LET ME TELL YOU. THEY WENT NUTS! they start jumping and fist pumping and celebrating. they're all, "WE DID IT!!!!!! WE'RE FATHERSSS!!!! WE HAVE A BABY!!!!!!!!!!!!!!!!!!!!!!!!!!!! THIS IS THE BEST NEWS EVERRRRRRRR!!!!!!!!!!!!!SDLFWEORUWOEJFKLSIFJKLTIWHE"
so they start running around the bar telling EVERYONE and pointing us out.
people are cheering.

andrew and i are dancing around all giddy because of the excitement. so then they come back to us and they say "whatever you want! you will NEVER pay for another one of our shows as long as you live!!!! justice comes too!!!! we'll give you three of everything! we're not even DRUNK!!!" baaaahahaha. i couldnt believe how excited they got. so THEN, they decided to sign one of their records for justice. so they ALL sign the record with things like "to our darling baby boy" and "justice! live forever!!!" and "justice my baby you are ours" and "may the silver bells of justice ring ever true" and "raise 'em high! bring the fury strength and joy, justice!" so yeah. now we have this f-ing tight ass record signed for justice by the members of the band that played on the night of his conception!
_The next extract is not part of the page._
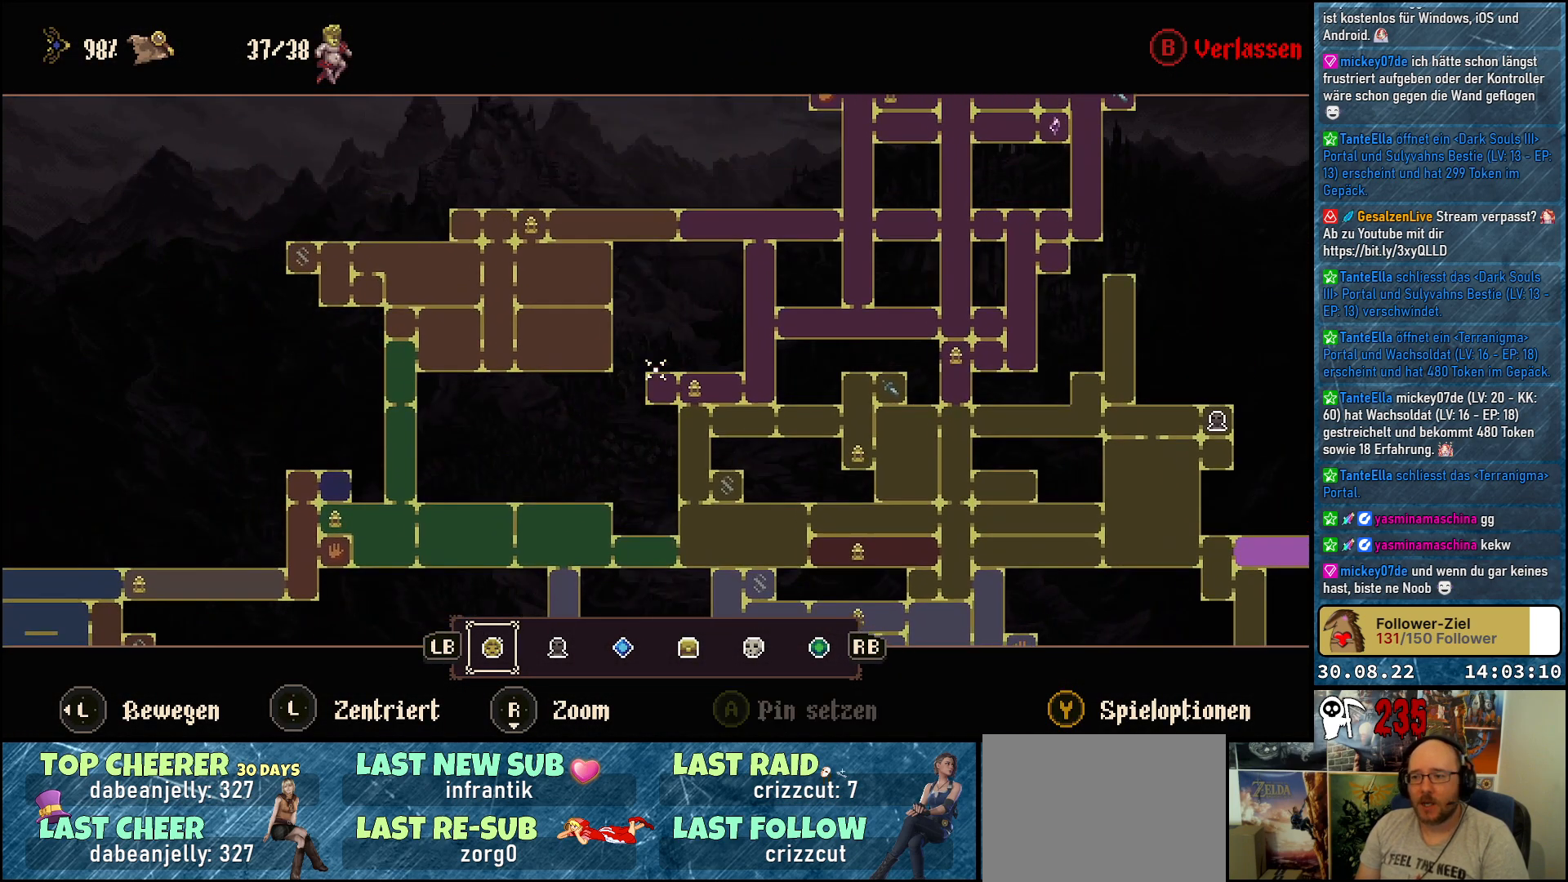
{"buttons": [], "left_stick": "down-left", "right_stick": "center", "events": [[250, "left_stick", "left"], [467, "left_stick", "down-left"]]}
FULL CIRCLE! HAPPY CONCEPTION NIGHT!!!!!!!!!!!!!!!!!!!!!
!!!!!!!!

01 November 2008

lurve

i miss you more than ever right now
and our portofino dreams
let's run away together
oh and jump on the back of a train - it's easy, right?

29 October 2008

moapbox

i think this may be the beginning of a beautiful thing.
not this.
thanks for the moapbox, dear pen pal.

23 October 2008

haiku

he deserves the best
my heart aches for what he lacks
god has a purpose

17 October 2008

oh, if only...

you know what i want to do really really badly? [badly? do i use badly there? that's an adverb. those were always tricky] i want to sit on a porch with friends. only friends we are i am comfortable with, and i want to have a couple packs of cloves sitting in the middle of us. and plenty of cold beer and/or delicious red wine. i want to smoke and i want to drink until the wee hours of the morning. and i want to talk. and talk and talk and talk and talk about meaningful things and silly things and personal things and absolutely anythings. and i want music. loud, ambient music to be playing. and i want to drift off to sleep after it's all over thinking damn i love my friends. and i want to wake up the next morning with a really really sore throat from all those delectable cloves. hopefully not too hung over. and then i want to go out for breakfast somewhere fattening. i miss friends.

14 October 2008

happiness for.

an important thing to learn in friendship is what i will refer to as happiness for.
this is something i'm only beginning to understand.
happiness for my friends' happiness.
happiness for my friends' success.
happiness for my friends' adventures and experiences.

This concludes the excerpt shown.